We ordered our food. We sat at a table with chairs in the middle of the small dining room, waiting for our numbers to be called. We grumbled about the circus drama du jour and which monkeys were, unfortunately, our monkeys that exist in every workplace survivor story, I am sure. But our monkeys and our circus were pretty crazy, and that wasn’t even taking all 25K kids we served into consideration.

We all had our food; the noisy paper unwrapping of sandwiches began, followed by the quiet of taking our first bites. That VERY brief moment of contemplative enjoyment of the diversion from our circus with our food was interrupted within one-and-a-half bites by Jim’s startling shout and jerk of his head in annoyance at what we all saw when he lifted his hand with the sandwich up out of the way, an enormous drip of mustard on both his navy striped tie and his white dress shirt. We about spit out our food at each other, half coughing in our laughter at this development. This was not the first stain any of us had ever witnessed out to lunch with Jim or noticed on him later after returning from lunch with him.

Requirement 1:
Copy out the records from the line with "전소미, 수영복 어디까지 파인 거야…물오른 글래머 몸매" up to and including the line with "Povzetek novic Google Workspace je vgrajen", leaving out the pictures.
Requirement 2:
Write what comes next in the lunch story about Jim's mustard stain, picking up after its final sentence.

Source data:
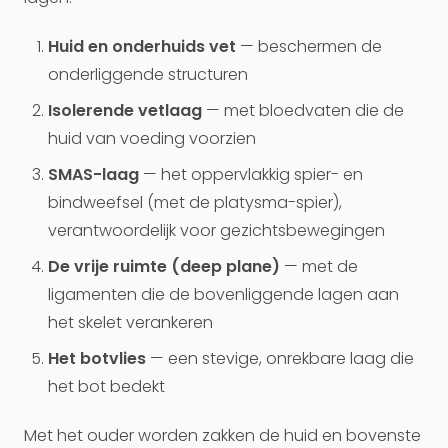
Huid en onderhuids vet
— beschermen de
onderliggende structuren
Isolerende vetlaag
— met bloedvaten die de
huid van voeding voorzien
SMAS-laag
— het oppervlakkig spier- en
bindweefsel (met de platysma-spier),
verantwoordelijk voor gezichtsbewegingen
De vrije ruimte (deep plane)
— met de
ligamenten die de bovenliggende lagen aan
het skelet verankeren
Het botvlies
— een stevige, onrekbare laag die
het bot bedekt
Met het ouder worden zakken de huid en bovenste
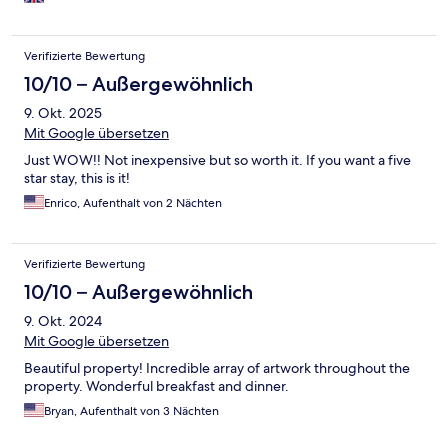
Verifizierte Bewertung
10/10 – Außergewöhnlich
9. Okt. 2025
Mit Google übersetzen
Just WOW!! Not inexpensive but so worth it. If you want a five
star stay, this is it!
Enrico, Aufenthalt von 2 Nächten
Verifizierte Bewertung
10/10 – Außergewöhnlich
9. Okt. 2024
Mit Google übersetzen
Beautiful property! Incredible array of artwork throughout the
property. Wonderful breakfast and dinner.
Bryan, Aufenthalt von 3 Nächten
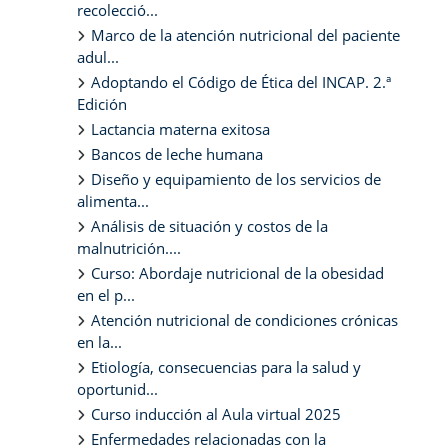
recolecció...
Marco de la atención nutricional del paciente
adul...
Adoptando el Código de Ética del INCAP. 2.ª
Edición
Lactancia materna exitosa
Bancos de leche humana
Diseño y equipamiento de los servicios de
alimenta...
Análisis de situación y costos de la
malnutrición....
Curso: Abordaje nutricional de la obesidad
en el p...
Atención nutricional de condiciones crónicas
en la...
Etiología, consecuencias para la salud y
oportunid...
Curso inducción al Aula virtual 2025
Enfermedades relacionadas con la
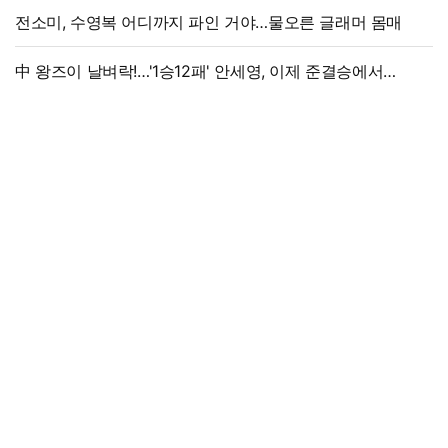
전소미, 수영복 어디까지 파인 거야…물오른 글래머 몸매
中 왕즈이 날벼락!…'1승12패' 안세영, 이제 준결승에서
만난다→'3위 추락 후폭풍', 세계선수권 대진 확정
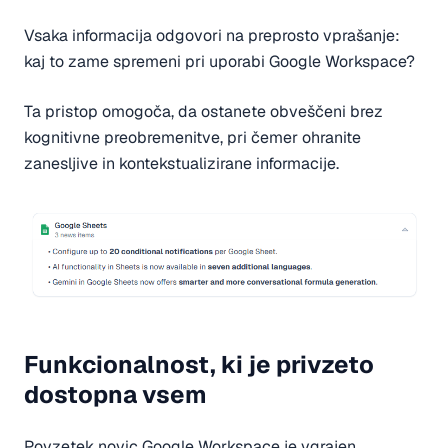
Vsaka informacija odgovori na preprosto vprašanje:
kaj to zame spremeni pri uporabi Google Workspace?
Ta pristop omogoča, da ostanete obveščeni brez
kognitivne preobremenitve, pri čemer ohranite
zanesljive in kontekstualizirane informacije.
Funkcionalnost, ki je privzeto
dostopna vsem
Povzetek novic Google Workspace je vgrajen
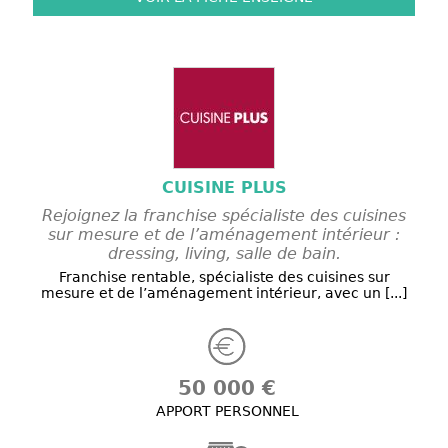
CUISINE PLUS
Rejoignez la franchise spécialiste des cuisines
sur mesure et de l’aménagement intérieur :
dressing, living, salle de bain.
Franchise rentable, spécialiste des cuisines sur
mesure et de l’aménagement intérieur, avec un [...]
50 000 €
APPORT PERSONNEL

Exercise result 1:
전소미, 수영복 어디까지 파인 거야…물오른 글래머 몸매
中 왕즈이 날벼락!…'1승12패' 안세영, 이제 준결승에서
만난다→'3위 추락 후폭풍', 세계선수권 대진 확정
Vsaka informacija odgovori na preprosto vprašanje:
kaj to zame spremeni pri uporabi Google Workspace?
Ta pristop omogoča, da ostanete obveščeni brez
kognitivne preobremenitve, pri čemer ohranite
zanesljive in kontekstualizirane informacije.
Funkcionalnost, ki je privzeto
dostopna vsem
Povzetek novic Google Workspace je vgrajen

Exercise result 2:
He was irritated by the circus before the spill. We knew from these previous experiences what was going to come next, and given this extreme energy at the onset, we just knew it was going to be glorious. We are those kinds of perceptive friends, and it was a particularly impressive bit of mustard, and well, I have already mentioned the monkeys if that wasn’t clear enough that it had been a bit of a shit show day at the circus.

He started his tirade with a litany of God Damn its that was epic in proportion as it grew in volume with shifting emphasis on the three available syllables with each successive pronouncement. “GOT (yes pronounced with a t) Damnit!!!! Go-o-o-oT DAMN it!! (pause) DAAAAAAAMN IT!!!! He slapped his sandwich down hard on his messy wet paper wrapper, splattering a bit more mustard liquid on himself, which did not add any joy to his moment.

He then attempted to wipe his big hands off with those silly, practically see-through thin and undersized cheap napkins you got at quasi drive-through restaurants like that and then began unsuccessfully wiping at the offending bright yellow mustard off of his otherwise crisp self. He was making both stains so much worse. He probably should have just eaten in his undershirt!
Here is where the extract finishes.